++++ SOURCE MATERIAL ++++
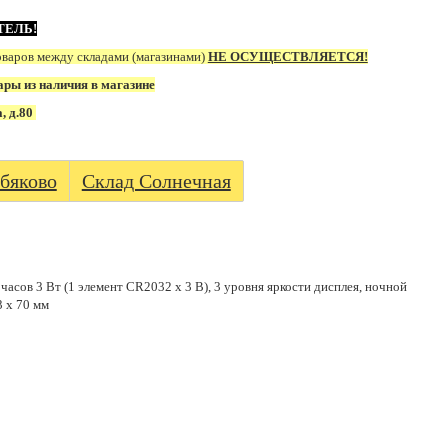
ТЕЛЬ!
оваров между складами (магазинами)
НЕ ОСУЩЕСТВЛЯЕТСЯ!
ары из наличия в магазине
а, д.80
бяково
Склад Солнечная
 часов 3 Вт (1 элемент CR2032 х 3 В), 3 уровня яркости дисплея, ночной
3 х 70 мм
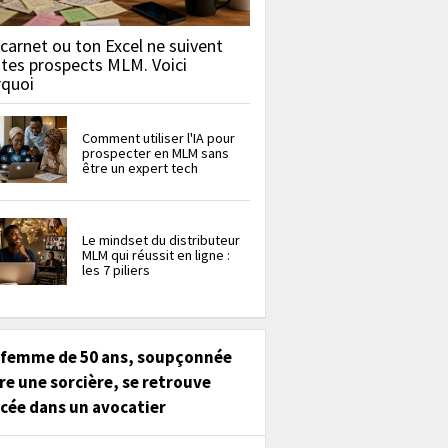
carnet ou ton Excel ne suivent
 tes prospects MLM. Voici
rquoi
Comment utiliser l'IA pour
prospecter en MLM sans
être un expert tech
Le mindset du distributeur
MLM qui réussit en ligne :
les 7 piliers
 femme de 50 ans, soupçonnée
re une sorcière, se retrouve
cée dans un avocatier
++++
Begin with the line that contains "Le mindset du distributeur" and print each line exactly until the data ends, including the last line.

THE COMPLETED TASK:
Le mindset du distributeur
MLM qui réussit en ligne :
les 7 piliers
 femme de 50 ans, soupçonnée
re une sorcière, se retrouve
cée dans un avocatier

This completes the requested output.